UWG Honors Best and Brightest During Third Annual Scholars Day
Friday, April 12th, 2019
For more than five decades, the University of West Georgia has recognized the achievements of its superior students. Following tradition, UWG honored students for their hard work and academic achievements at the 55th annual Academic Honors Convocation.
More than 50 UWG students who are set for graduation in May were honored with different awards during the ceremony, which served as the culmination of the Honors College’s third annual Scholars’ Day.
Students from all majors were encouraged to submit presentations and research to present at a conference prior to the ceremony. Works varied in format from oral presentations to performances.
Dr. Janet Donohoe, dean of the Honors College, said Scholars’ Day is an important event to celebrate all the good work UWG students have accomplished, with an undergraduate research conference in the afternoon and the Honors Convocation in the evening.
“The research conference is an invaluable experience for the students because they have the chance to practice their communication skills, get public feedback on their research and have the opportunity to answer questions people have about their research,” Donohoe said. “Then, at Honors Convocation, the best of UWG’s students receive recognition for their hard work. When we are all so busy with school work and paper-writing, it’s important we take a day to recognize the importance of all that work and celebrate the students who are excelling.”
Dr.

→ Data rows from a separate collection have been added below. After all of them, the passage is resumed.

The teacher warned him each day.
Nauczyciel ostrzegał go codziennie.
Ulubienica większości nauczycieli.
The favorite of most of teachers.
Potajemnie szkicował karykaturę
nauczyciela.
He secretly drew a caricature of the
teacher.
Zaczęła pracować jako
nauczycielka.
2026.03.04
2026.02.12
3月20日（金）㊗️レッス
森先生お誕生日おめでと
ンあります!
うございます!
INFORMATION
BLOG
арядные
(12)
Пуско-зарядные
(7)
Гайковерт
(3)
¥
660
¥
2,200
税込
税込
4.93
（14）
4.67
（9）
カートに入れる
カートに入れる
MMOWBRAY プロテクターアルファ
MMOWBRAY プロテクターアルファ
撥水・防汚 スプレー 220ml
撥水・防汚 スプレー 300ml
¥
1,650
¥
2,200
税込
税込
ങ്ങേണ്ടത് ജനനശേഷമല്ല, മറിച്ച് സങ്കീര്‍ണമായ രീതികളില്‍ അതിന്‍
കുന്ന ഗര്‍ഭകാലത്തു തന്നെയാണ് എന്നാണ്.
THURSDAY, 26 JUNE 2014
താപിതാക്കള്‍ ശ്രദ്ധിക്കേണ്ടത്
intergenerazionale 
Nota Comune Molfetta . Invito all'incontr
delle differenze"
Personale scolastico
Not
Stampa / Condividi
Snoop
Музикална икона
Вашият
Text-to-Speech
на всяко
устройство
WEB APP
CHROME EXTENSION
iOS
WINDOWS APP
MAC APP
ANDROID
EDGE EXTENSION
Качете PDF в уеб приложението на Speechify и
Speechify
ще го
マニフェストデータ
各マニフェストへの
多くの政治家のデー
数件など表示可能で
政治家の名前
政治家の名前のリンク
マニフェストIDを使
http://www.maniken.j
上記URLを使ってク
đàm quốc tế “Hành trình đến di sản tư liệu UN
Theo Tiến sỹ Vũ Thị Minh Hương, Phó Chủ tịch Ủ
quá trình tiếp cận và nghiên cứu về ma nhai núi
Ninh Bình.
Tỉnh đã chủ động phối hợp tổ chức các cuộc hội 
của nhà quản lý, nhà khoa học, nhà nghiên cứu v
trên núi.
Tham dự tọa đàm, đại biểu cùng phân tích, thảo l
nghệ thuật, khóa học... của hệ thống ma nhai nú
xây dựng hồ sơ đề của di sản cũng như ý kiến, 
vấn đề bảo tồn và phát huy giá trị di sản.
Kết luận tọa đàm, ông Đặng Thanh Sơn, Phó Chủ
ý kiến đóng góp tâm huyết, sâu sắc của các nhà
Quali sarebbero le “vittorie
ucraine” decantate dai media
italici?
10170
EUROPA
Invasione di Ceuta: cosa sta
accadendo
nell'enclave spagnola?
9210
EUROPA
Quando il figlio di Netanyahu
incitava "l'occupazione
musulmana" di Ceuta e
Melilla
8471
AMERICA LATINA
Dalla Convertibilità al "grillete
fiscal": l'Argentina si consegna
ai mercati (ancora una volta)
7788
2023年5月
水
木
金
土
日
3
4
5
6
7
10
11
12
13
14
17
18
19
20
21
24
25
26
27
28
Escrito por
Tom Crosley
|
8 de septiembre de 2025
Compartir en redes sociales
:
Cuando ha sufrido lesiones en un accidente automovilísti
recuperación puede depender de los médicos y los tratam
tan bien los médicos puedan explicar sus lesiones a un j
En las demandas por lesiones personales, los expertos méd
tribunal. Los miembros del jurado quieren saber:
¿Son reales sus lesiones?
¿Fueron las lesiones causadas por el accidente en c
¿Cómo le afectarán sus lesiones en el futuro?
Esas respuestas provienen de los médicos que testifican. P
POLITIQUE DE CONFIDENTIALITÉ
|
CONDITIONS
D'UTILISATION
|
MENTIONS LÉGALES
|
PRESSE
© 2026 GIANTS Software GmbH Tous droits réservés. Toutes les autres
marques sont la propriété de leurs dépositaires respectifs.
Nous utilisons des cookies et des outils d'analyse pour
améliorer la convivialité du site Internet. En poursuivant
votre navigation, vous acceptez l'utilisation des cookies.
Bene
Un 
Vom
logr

Micheal Crafton, UWG’s interim president, began the program with a warm welcome, followed by music presentation and theatre performance showcasing talented UWG students.
“The Academic Honors Convocation is the capstone event of a daylong display of outstanding academic work,” Crafton said.
During the afternoon conference, students from all five colleges and the Tanner Health System School of Nursing presented their research for members of the UWG faculty and staff, as well as other students. Students spent months preparing to display their research among peers as well as professionals.
“The conference allows our students and faculty mentors to present their own research,” Crafton continued. “Today we had more than 205 student participants. The work the students and faculty mentors are doing is exceedingly impressive, and I am very proud of their efforts.”